■ **WHAT YOU HAVE TO DO**
Where in the listing does the string "site" appear? Copy every line that holds it.

■ **RECORDED INFORMATION**
[Start of Attachment]

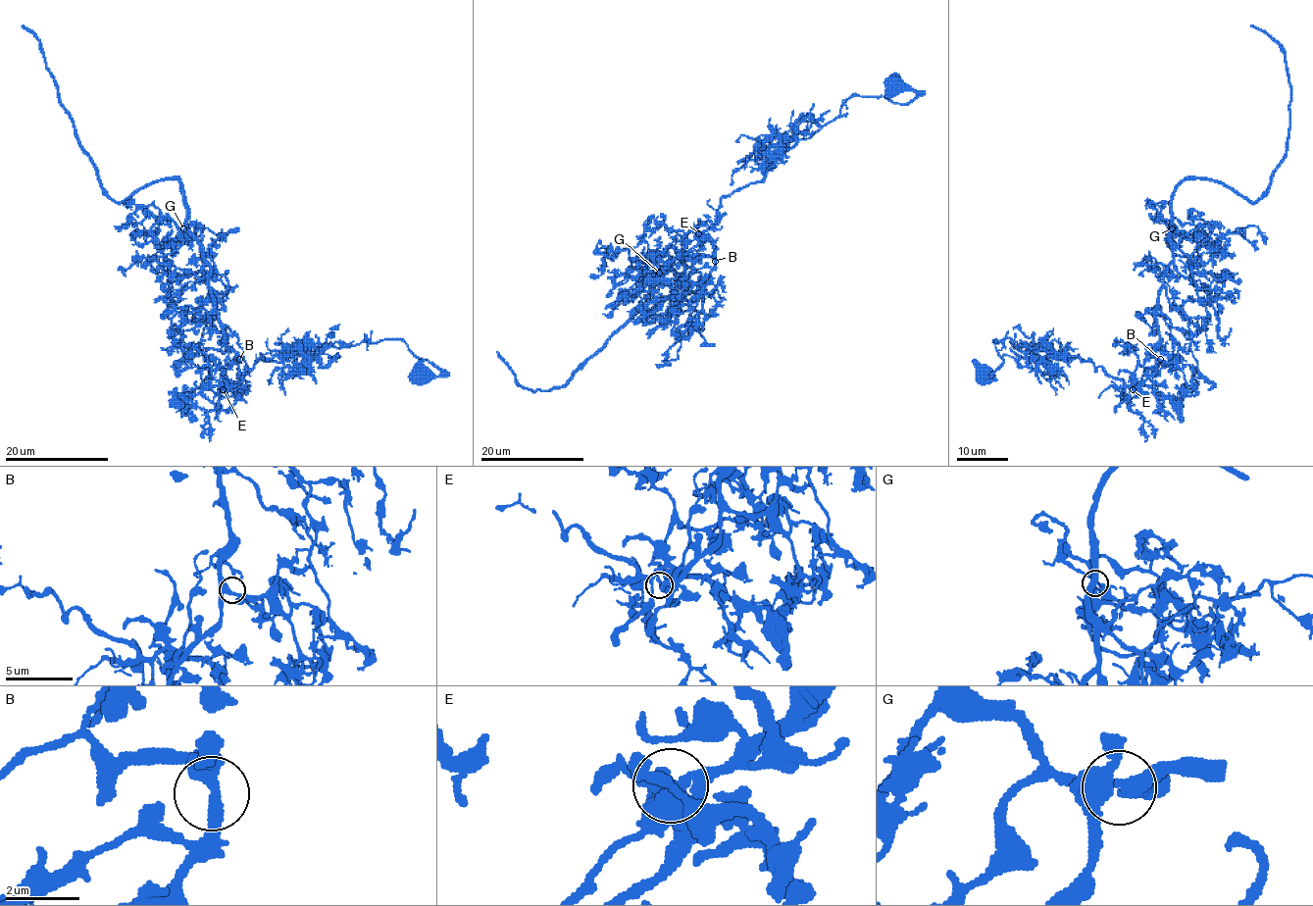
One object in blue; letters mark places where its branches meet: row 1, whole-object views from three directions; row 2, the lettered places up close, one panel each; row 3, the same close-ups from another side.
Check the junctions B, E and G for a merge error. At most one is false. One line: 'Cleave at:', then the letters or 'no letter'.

[End of Attachment]
[Start of Attachment]

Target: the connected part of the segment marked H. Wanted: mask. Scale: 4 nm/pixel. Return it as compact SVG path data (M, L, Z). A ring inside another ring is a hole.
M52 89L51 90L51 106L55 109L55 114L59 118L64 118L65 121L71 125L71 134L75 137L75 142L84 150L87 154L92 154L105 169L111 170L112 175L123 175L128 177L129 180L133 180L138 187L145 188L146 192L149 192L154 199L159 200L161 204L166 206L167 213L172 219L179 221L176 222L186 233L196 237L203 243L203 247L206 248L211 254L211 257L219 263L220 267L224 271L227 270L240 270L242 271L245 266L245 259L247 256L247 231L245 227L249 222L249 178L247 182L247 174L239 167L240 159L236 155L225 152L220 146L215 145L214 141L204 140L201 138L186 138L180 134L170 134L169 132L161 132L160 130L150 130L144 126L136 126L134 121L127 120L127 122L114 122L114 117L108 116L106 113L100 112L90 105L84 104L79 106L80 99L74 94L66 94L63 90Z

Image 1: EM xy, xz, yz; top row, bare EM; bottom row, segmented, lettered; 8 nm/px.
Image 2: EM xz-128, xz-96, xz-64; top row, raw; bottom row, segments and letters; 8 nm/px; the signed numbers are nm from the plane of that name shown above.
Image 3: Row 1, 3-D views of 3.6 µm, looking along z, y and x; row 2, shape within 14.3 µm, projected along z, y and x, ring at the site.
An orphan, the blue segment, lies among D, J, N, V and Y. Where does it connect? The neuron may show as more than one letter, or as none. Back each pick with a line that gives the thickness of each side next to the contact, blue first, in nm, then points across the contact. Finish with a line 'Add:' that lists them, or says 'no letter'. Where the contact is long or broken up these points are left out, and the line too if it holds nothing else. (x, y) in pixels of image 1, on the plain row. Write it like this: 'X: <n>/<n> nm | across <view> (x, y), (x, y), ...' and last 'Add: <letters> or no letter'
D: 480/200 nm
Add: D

[End of Attachment]
[Start of Attachment]

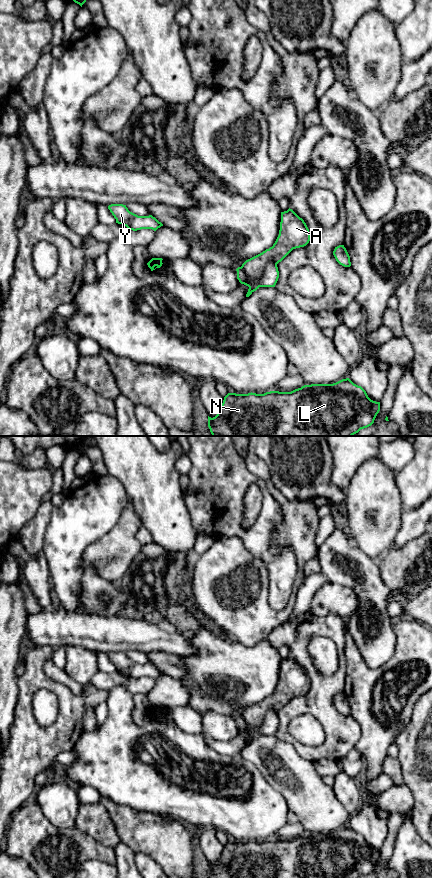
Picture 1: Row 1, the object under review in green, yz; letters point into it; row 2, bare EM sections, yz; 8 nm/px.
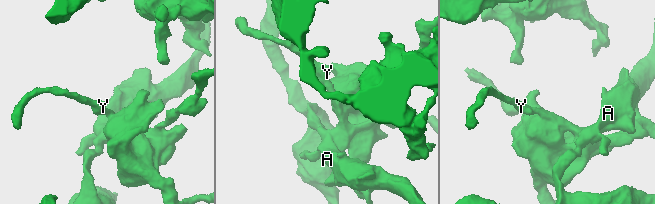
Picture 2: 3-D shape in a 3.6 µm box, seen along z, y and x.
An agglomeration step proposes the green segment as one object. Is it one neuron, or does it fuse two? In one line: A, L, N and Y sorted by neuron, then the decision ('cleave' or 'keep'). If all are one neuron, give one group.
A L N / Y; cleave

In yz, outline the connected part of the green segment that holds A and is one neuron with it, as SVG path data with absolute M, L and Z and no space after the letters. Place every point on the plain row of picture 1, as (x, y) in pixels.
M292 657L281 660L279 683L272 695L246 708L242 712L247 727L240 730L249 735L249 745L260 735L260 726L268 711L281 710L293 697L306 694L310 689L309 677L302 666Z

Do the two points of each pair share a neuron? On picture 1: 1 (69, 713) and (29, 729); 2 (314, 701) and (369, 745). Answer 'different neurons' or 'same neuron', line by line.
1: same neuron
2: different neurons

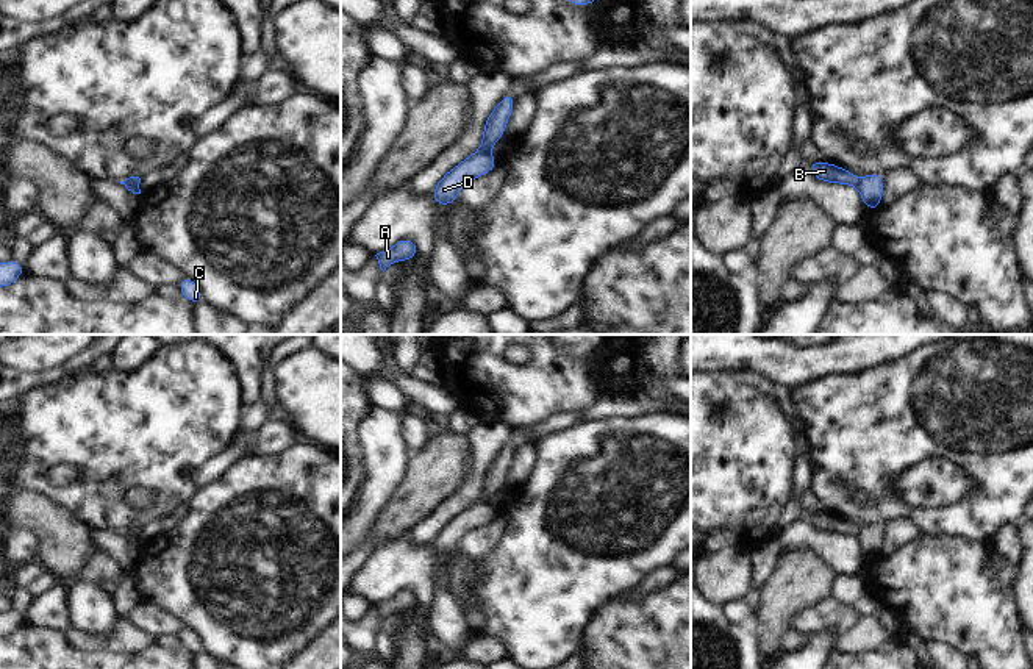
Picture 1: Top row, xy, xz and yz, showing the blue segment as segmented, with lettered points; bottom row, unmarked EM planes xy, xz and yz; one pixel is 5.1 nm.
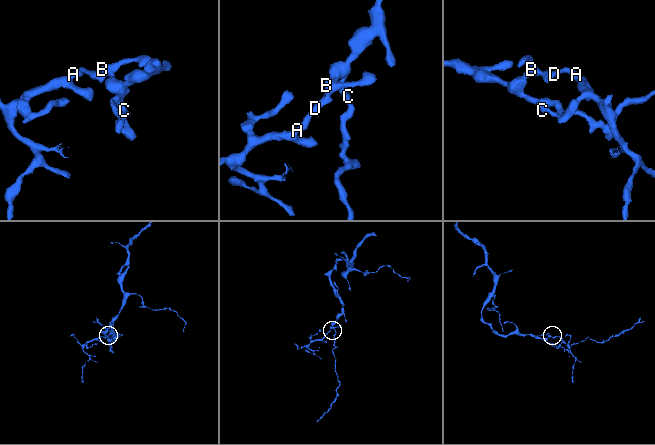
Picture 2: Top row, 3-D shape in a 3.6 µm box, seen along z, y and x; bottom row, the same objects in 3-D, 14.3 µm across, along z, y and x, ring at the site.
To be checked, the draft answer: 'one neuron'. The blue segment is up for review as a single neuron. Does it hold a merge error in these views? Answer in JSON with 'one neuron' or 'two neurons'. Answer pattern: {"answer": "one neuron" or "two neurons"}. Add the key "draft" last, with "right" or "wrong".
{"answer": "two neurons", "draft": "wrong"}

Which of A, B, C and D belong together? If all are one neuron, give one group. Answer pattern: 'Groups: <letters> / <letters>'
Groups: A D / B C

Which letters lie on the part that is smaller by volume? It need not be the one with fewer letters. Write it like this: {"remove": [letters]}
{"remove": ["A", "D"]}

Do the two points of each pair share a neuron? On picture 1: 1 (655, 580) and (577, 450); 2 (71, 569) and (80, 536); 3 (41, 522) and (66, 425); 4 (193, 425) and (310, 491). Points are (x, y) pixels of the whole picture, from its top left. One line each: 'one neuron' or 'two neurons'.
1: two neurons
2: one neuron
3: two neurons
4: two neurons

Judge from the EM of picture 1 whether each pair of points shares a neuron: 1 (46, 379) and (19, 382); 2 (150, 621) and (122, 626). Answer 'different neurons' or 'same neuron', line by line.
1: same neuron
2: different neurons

[End of Attachment]

■ **EXERCISE RESPONSE**
Image 3: Row 1, 3-D views of 3.6 µm, looking along z, y and x; row 2, shape within 14.3 µm, projected along z, y and x, ring at the site.
Picture 2: Top row, 3-D shape in a 3.6 µm box, seen along z, y and x; bottom row, the same objects in 3-D, 14.3 µm across, along z, y and x, ring at the site.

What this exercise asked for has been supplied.